About every three days, unknown to most Americans, an elite team of federal scientists hits the streets in the fight against nuclear terrorism.
The deployments are part of an effort since 2001 to ratchet up the nation's defenses. More than two dozen specialized teams have been positioned across the nation to respond to threats of nuclear terrorism, and as many 2,000 scientists and bomb experts participate in the effort. Spending on the program has more than doubled since it was launched.
And an evolving national policy aims to create a system of nuclear forensics, in which scientific analysis could quickly identify the source of a nuclear attack or attempted attack. A key report on nuclear forensics is due next month.
The counter-terrorism efforts are becoming routine. Scientists in specially equipped helicopters and airplanes use radiation detectors to scan cities for signs of weapons. They blend into crowds at major sporting events, wearing backpacks containing instruments that can identify plutonium or highly enriched uranium.

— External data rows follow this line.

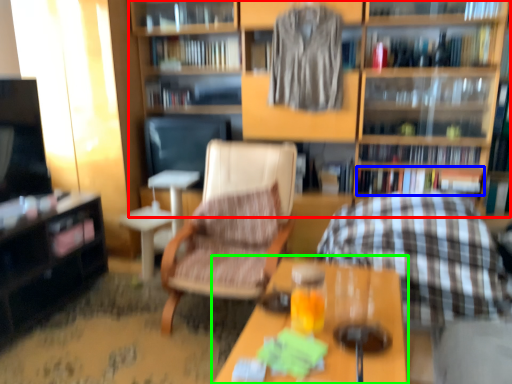
Question: Which object is positioned farthest from shelf (highlighted by a red box)? Select from book (highlighted by a blue box) and table (highlighted by a green box).

Choices:
 (A) book
 (B) table

Answer: (B)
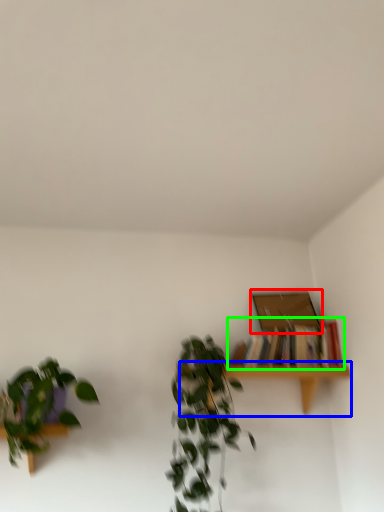
Question: Which object is positioned closest to box (highlighted by a red box)? Select from table (highlighted by a blue box) and book (highlighted by a green box).

Choices:
 (A) table
 (B) book

Answer: (B)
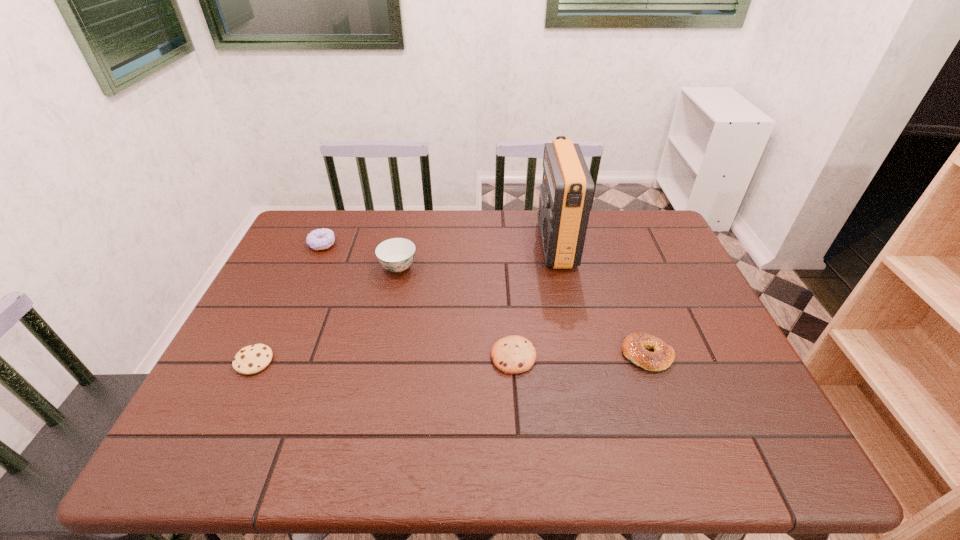
Locate an element on the screen. free space between the left cookie and the fifth object from left to right is located at coordinates (405, 303).

Image resolution: width=960 pixels, height=540 pixels. I want to click on free point between the radio receiver and the left cookie, so click(x=405, y=303).

Find the location of a particular element. The image size is (960, 540). unoccupied area between the right cookie and the third object from left to right is located at coordinates (456, 312).

Where is `vacant area that lies between the left cookie and the doughnut`? vacant area that lies between the left cookie and the doughnut is located at coordinates (288, 303).

At what (x,y) coordinates should I click in order to perform the action: click on free space between the tallest object and the second tallest object. Please return your answer as a coordinate pair (x, y). The image size is (960, 540). Looking at the image, I should click on (477, 255).

Identify the location of free space between the rightmost object and the tallest object. The height and width of the screenshot is (540, 960). (602, 300).

The image size is (960, 540). In order to click on vacant area that lies between the doughnut and the tallest object in this screenshot , I will do pyautogui.click(x=439, y=244).

I want to click on object that is the fifth nearest to the doughnut, so click(634, 347).

Locate which object is the closest to the bagel. Please provide its 2D coordinates. Your answer should be formatted as a tuple, i.e. [(x, y)], where the tuple contains the x and y coordinates of a point satisfying the conditions above.

[(513, 354)]

You are a GUI agent. You are given a task and a screenshot of the screen. Output one action in this format:
    pyautogui.click(x=<x>, y=<y>)
    Task: Click on the free location that satisfies the following two spatial constraints: 1. on the front-facing side of the tallest object; 2. on the front side of the third object from left to right
    
    Given the screenshot: What is the action you would take?
    pyautogui.click(x=561, y=267)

So far, they have not encountered a terrorist. Near the Las Vegas Strip, they investigated a homeless person who somehow had picked up a piece of radioactive material. On the streets of Manhattan, a hot-dog vendor fresh from a medical test triggered a policeman's radioactivity sensor.
But the teams have not become complacent. If the many layers of federal defense against nuclear smuggling break down, these unarmed weapons designers and physicists, along with experts from the FBI, could be the last hope of staving off a catastrophic attack.
They are supposed to rush up to a ticking nuclear explosive (or a "dirty" bomb, which would disperse radioactive material) and defuse it before it's too late -- a situation often depicted by Hollywood that seems less fictional every year.
"After everything else fails, we come in," said Deborah A. Wilber, the scientist who directs the Office of Emergency Response at the Energy Department's National Nuclear Security Administration. "I don't believe it is a question of if it will happen. It is a question of when."
Since the attacks of 2001, the office has created 26 rapid-response units around the nation.
If a device were located, two other specialized teams would rush to the scene, one from a base in Albuquerque, where a fueled jetliner is on 24-hour alert. Another FBI team would depart from rural Virginia.